작업 목표: 아래 기록에서 "urtera"라는 단어가 들어 있는 줄을 모두 모아 옮겨 적으세요. 대소문자를 구분합니다.

기록:
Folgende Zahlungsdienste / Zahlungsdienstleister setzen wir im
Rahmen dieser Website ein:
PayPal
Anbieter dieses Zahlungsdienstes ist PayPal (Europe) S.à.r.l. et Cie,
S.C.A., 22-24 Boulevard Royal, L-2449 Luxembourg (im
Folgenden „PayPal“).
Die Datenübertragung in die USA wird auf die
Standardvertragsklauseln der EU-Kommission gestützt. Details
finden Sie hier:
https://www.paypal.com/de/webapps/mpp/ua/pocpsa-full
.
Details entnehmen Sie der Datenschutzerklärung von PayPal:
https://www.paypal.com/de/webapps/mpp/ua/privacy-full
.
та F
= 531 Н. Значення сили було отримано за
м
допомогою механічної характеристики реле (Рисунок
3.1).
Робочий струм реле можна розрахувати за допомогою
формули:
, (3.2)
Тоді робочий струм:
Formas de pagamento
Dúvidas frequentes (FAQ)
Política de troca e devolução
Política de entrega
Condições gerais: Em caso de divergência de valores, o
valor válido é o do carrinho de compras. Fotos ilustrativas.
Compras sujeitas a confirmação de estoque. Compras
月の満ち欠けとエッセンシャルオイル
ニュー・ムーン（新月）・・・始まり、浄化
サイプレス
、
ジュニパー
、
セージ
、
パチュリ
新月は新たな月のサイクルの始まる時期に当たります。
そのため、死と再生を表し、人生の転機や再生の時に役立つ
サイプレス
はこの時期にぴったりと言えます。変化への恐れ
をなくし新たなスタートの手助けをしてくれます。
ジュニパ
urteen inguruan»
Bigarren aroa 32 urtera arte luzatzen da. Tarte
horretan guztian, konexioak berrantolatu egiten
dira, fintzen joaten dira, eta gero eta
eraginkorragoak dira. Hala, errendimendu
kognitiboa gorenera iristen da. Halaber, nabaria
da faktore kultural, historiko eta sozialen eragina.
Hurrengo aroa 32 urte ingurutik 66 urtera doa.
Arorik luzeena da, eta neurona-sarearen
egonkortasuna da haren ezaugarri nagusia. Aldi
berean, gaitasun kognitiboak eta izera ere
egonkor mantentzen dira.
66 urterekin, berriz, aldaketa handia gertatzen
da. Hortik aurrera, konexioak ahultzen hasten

나의 답안:
Bigarren aroa 32 urtera arte luzatzen da. Tarte
Hurrengo aroa 32 urte ingurutik 66 urtera doa.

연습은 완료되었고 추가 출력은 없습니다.